The New Zealand Railways Magazine, Volume 6, Issue 5 (November 2, 1931)
The great North Auckland sub-province, where railroad communication was longer delayed than in the southern districts, has now come into its own so far as easy and inexpensive transit is concerned. The Government railway through the heart of the north gives direct access to the Bay of Islands and many another place of beauty, history and good sport. In this article the writer epitomises some of the charms of our North Country, a pleasant land at any season, but doubly pleasant as the summer time approaches.
Writing these lines in a city where the climate is usually euphemistically described as “bracing,” one's thoughts go longingly to a land where there is real warmth in the sunshine. Manifold charms call one to the great north peninsula that is almost islanded by the narrowness of the Auckland isthmus, but just now the magnetic quality most insistent in the long list of attractions for the visitor to that part of our Dominion is its climate, mild but not enervating, the nearest approach to the perfect climate that New Zealand, at any rate, can give the traveller and the permanent resident. It is not without its little imperfections; sometimes there is more rain than one would desire. But there is a soft caressing quality in the air, a brightness, an invitation to live the out-of-doors life that lasts practically all the year round. Inland, or on the greatly-indented coast, that is the abiding charm of our Northland. Warm as it is, the heat is always agreeably tempered by the nearness of the sea. I have felt the heat more on a long day's ride across the Kaingaroa Plain, and even on a midsummer traverse of the great Tasman Glacier, than in the northernmost parts of the Far North.

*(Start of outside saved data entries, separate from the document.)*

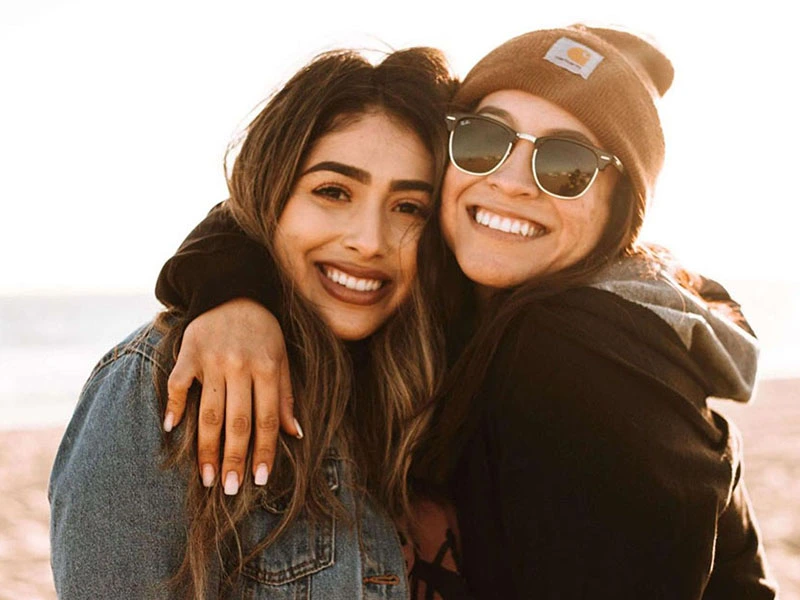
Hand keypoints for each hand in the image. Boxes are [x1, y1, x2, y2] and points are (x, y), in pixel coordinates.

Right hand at [163, 298, 300, 493]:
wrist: (232, 291)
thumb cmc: (262, 331)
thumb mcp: (281, 358)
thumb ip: (285, 395)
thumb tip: (295, 434)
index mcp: (266, 368)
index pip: (266, 419)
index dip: (264, 451)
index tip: (259, 480)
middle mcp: (240, 366)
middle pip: (237, 422)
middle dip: (234, 459)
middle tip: (230, 489)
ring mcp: (211, 360)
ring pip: (208, 412)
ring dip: (206, 448)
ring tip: (206, 478)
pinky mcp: (188, 353)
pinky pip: (177, 384)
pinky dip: (172, 406)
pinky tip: (171, 430)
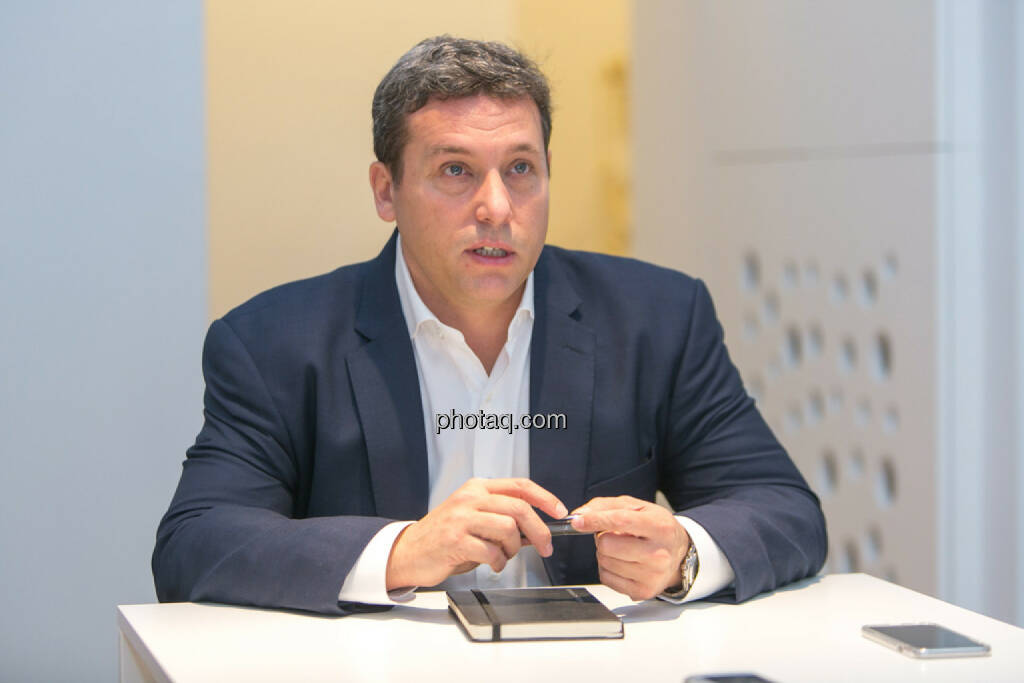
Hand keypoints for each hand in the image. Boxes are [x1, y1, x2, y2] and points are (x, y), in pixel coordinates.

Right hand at [385, 478, 567, 589]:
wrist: (409, 552)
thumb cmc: (444, 537)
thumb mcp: (474, 519)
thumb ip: (502, 520)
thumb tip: (536, 530)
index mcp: (477, 488)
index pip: (520, 485)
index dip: (545, 498)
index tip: (559, 511)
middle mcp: (469, 498)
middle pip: (519, 508)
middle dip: (539, 531)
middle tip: (544, 547)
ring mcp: (461, 518)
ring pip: (508, 528)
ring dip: (513, 549)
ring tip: (503, 556)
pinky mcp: (455, 540)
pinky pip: (491, 551)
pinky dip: (498, 562)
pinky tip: (490, 564)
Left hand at [570, 495, 689, 600]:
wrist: (679, 553)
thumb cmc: (656, 528)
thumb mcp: (638, 507)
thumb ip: (606, 505)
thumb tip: (581, 514)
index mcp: (659, 526)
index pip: (621, 521)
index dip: (595, 520)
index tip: (578, 521)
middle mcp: (659, 553)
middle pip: (607, 544)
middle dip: (602, 537)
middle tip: (615, 535)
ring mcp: (652, 575)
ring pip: (604, 561)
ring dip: (605, 553)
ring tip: (622, 548)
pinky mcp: (642, 591)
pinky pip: (605, 578)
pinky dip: (608, 568)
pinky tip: (623, 562)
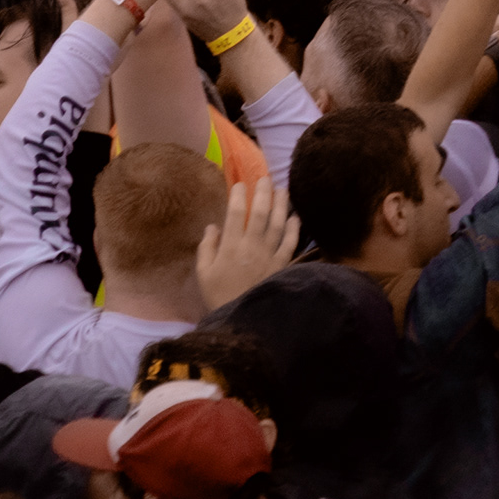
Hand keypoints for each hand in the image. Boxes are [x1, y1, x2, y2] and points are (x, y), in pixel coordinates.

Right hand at [195, 179, 301, 306]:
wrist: (242, 320)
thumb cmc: (218, 296)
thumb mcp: (204, 273)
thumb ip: (207, 248)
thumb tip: (213, 226)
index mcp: (230, 248)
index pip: (234, 214)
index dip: (238, 196)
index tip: (240, 184)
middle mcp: (251, 248)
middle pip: (259, 214)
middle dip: (262, 193)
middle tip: (265, 178)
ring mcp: (269, 256)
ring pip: (277, 225)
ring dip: (281, 205)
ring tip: (283, 190)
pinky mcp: (282, 266)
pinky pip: (290, 244)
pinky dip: (294, 229)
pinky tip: (295, 217)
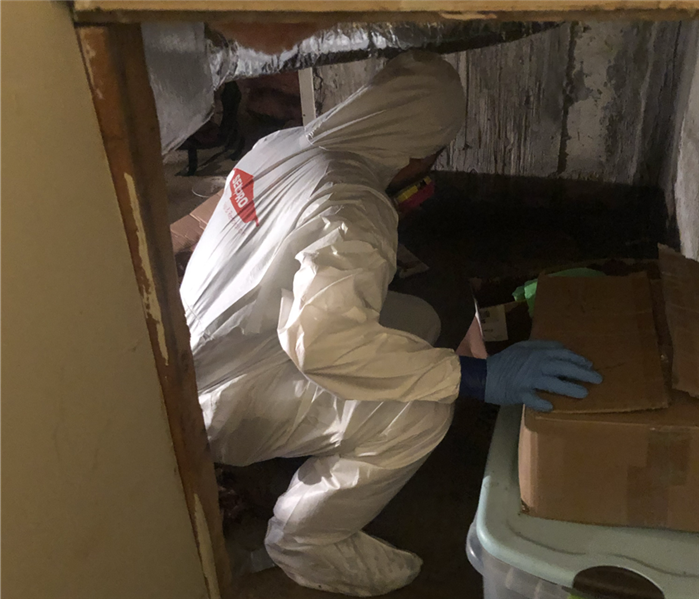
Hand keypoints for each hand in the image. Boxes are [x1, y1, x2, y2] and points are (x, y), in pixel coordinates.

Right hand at [485, 340, 602, 411]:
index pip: (562, 354)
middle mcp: (536, 364)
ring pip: (553, 383)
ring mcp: (528, 379)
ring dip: (569, 388)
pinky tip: (552, 407)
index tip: (590, 365)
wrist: (485, 375)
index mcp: (536, 352)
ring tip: (583, 394)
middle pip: (563, 367)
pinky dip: (542, 403)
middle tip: (597, 379)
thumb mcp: (522, 348)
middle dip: (582, 373)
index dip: (578, 359)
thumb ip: (541, 346)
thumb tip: (562, 348)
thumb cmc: (505, 361)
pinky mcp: (520, 392)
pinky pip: (533, 398)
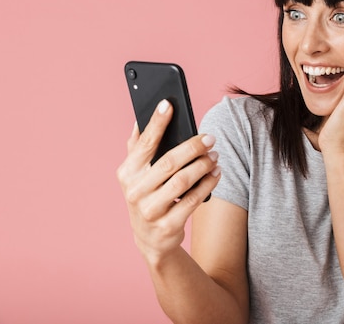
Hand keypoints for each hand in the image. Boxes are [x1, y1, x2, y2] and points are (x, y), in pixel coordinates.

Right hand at [116, 100, 220, 263]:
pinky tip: (216, 174)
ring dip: (203, 165)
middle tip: (210, 138)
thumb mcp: (137, 174)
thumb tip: (139, 118)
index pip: (144, 143)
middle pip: (168, 162)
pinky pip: (193, 199)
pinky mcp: (168, 225)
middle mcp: (135, 191)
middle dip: (193, 147)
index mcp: (127, 173)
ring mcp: (150, 210)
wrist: (151, 239)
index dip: (156, 123)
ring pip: (183, 181)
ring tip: (215, 156)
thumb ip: (137, 147)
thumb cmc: (147, 196)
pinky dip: (208, 184)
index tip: (168, 104)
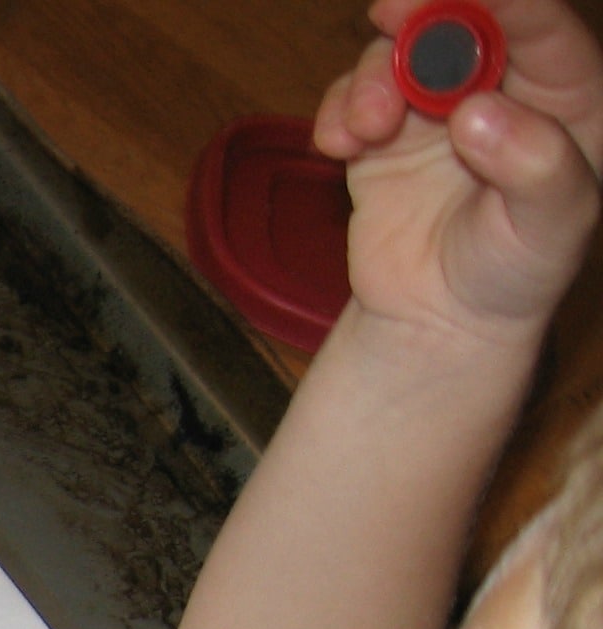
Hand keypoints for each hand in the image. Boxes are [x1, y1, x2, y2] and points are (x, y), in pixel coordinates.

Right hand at [314, 0, 602, 340]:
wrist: (440, 323)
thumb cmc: (515, 271)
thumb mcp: (550, 227)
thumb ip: (534, 166)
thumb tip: (476, 114)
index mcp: (564, 95)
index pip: (540, 25)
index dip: (504, 2)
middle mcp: (500, 86)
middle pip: (462, 22)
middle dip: (424, 18)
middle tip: (392, 15)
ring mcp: (435, 107)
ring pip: (401, 54)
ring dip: (372, 79)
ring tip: (364, 129)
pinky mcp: (381, 135)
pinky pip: (352, 98)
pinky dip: (338, 112)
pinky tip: (341, 145)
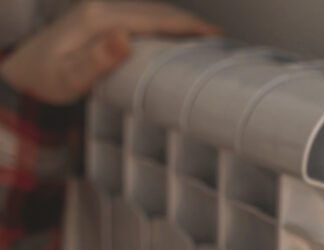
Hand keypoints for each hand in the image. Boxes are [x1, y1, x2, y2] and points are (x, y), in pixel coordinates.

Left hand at [0, 1, 218, 104]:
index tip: (216, 35)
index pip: (155, 18)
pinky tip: (174, 36)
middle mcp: (102, 9)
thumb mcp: (69, 77)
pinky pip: (142, 18)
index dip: (188, 25)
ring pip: (151, 13)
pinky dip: (164, 25)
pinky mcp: (100, 21)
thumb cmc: (45, 82)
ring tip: (205, 38)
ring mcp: (101, 12)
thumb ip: (98, 59)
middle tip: (220, 39)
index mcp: (100, 20)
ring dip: (179, 22)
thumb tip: (125, 38)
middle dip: (190, 22)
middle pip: (157, 11)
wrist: (21, 76)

Climate first, then soil. Varied as it is in quality, there is no part of the North that will not grow food, grow the world's best timber-tree, grow a glory of flowers, produce wealth, in abundance, if properly. page 26 treated. There is no part of New Zealand better fitted for man's comfortable subsistence. The world, or some of it, is making that discovery; people who came originally as tourists and sportsmen have decided to cast anchor for good in such places as the Bay of Islands.
The great sea sport developed of recent years takes many to that coast of bountiful waters, the warm blue seas where the giant swordfish and the fierce mako shark show desperate fight to the rod and line enthusiast. But to many more of us there is plenty of interest in the inland parts, exploring places of mingled beauty and history, such places as the Waipoua Kauri Forest, the shores of that solitary lake of the North, Omapere, set in the midst of an ancient nest of volcanoes, the wooded valleys and hills where the nikau palm is in its glory, the battle-grounds where once British bayonet met Maori long-handled tomahawk and where British cannon pounded Maori stockade. Beauty everywhere, and story and legend everywhere, they join hands in this early-settled Northland, which more than any other part attracted Maori-Polynesian sea-rover and pioneer pakeha voyager and trader.